The Court first looked at prior case law to determine how insolvency had been defined and noted:
Section 108(d)(3) provides that a taxpayer is insolvent if, immediately before the cancellation of debt, the taxpayer’s liabilities exceeded the fair market value of the taxpayer’s assets. The word “assets” is not defined by the Internal Revenue Code. Carlson v. Commissioner, 116 T.C. 87, 93 & n.6 (2001). In Carlson v. Commissioner, 116 T.C. at 104-105, we held that an asset exempt from creditors could still be an asset under section 108(d)(3) because even an asset exempt from creditors can give the taxpayer “the ability to pay an immediate tax on income” from the canceled debt.
The taxpayer argued that they shouldn’t have to include the value of the defined benefit plan interest in income because of the restrictions on accessing those funds in their case.

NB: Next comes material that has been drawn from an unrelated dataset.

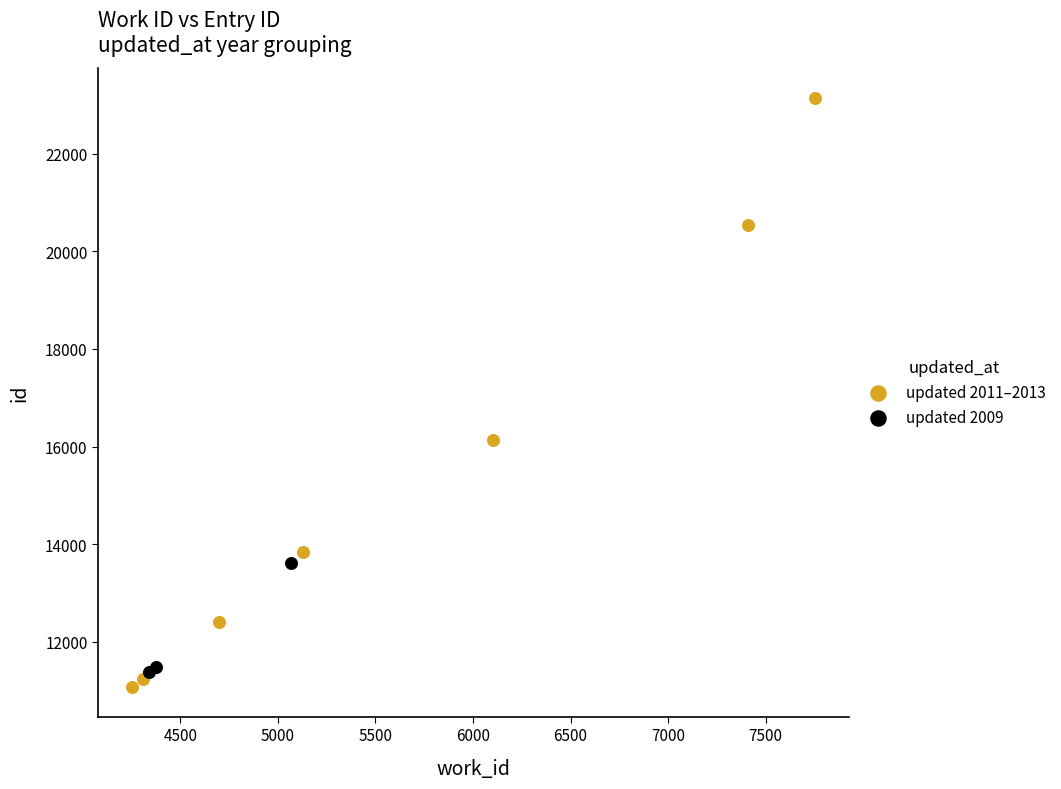

Which series contains the highest Y value?

updated 2011–2013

They argued:
…[T]he Schiebers contend that they could not use their interest in the pension plan to immediately pay a tax liability because they were entitled only to monthly payments under the plan and could not convert their interest in the plan to a lump-sum cash amount, sell the interest, assign the interest, borrow against the interest, or borrow from the plan.
The IRS argued that this is wholly irrelevant with regard to whether it must be valued and treated as an asset for purposes of the insolvency calculation. The IRS:
…argues that the Schiebers’ right to receive monthly payments causes their interest in the plan to be considered an asset. In its view, the lack of any other rights does not matter.
However, the Court adopts the Carlson test literally by focusing on the tax deferral nature of the Section 108 exclusion. Taxpayers are required to reduce the basis of asset they hold (at least to some extent) when the insolvency exclusion applies, resulting in, in most cases, simply delaying when the tax will be paid, either through reduced depreciation deductions over time, larger gains when the assets are disposed of or reduced losses at disposition.
The Court therefore states:
But the test in Carlson v. Commissioner, 116 T.C. at 104-105, is whether the asset gives the taxpayer the ability to pay an “immediate tax on income” from the canceled debt—not to pay the tax gradually over time. In Carlson, we held that a commercial fishing license could be an asset because the license could be used, in combination with other assets, to immediately pay the income tax on canceled-debt income. Id. By contrast, the Schiebers’ interest in the pension plan cannot be used to immediately pay the income tax on canceled- debt income. Therefore, we hold that the Schiebers’ interest in the pension plan is not an asset within the meaning of section 108(d)(3).
Interestingly, this view of the pension rights (the ability to make them taxable immediately) seems at odds with the position the Court took in the 2012 case of Shepherd v. Commissioner, TC Memo 2012-212 where the Court forced inclusion as an asset the amount at least equal to the value the taxpayer could have borrowed from the plan. Although clearly that amount would have been available to pay the debt, it would not have given the taxpayer the “right to pay an immediate tax on income” which was the standard used in this case. However, in that case Mr. Shepherd had not produced evidence with regard to how much he could have valued, so the Court pointed out in a footnote that it wasn’t taking the position that was the value of the asset—rather, it held that since he had failed to establish the value of that asset, along with others involved in the calculation of insolvency, he had not carried his burden.
 The opinion does not comment on the question of how a deduction would have been allowed had they paid this debt. All we know for sure is that the property wasn’t their principal residence and it does not appear that the IRS challenged the taxpayers on this part of their exclusion at trial.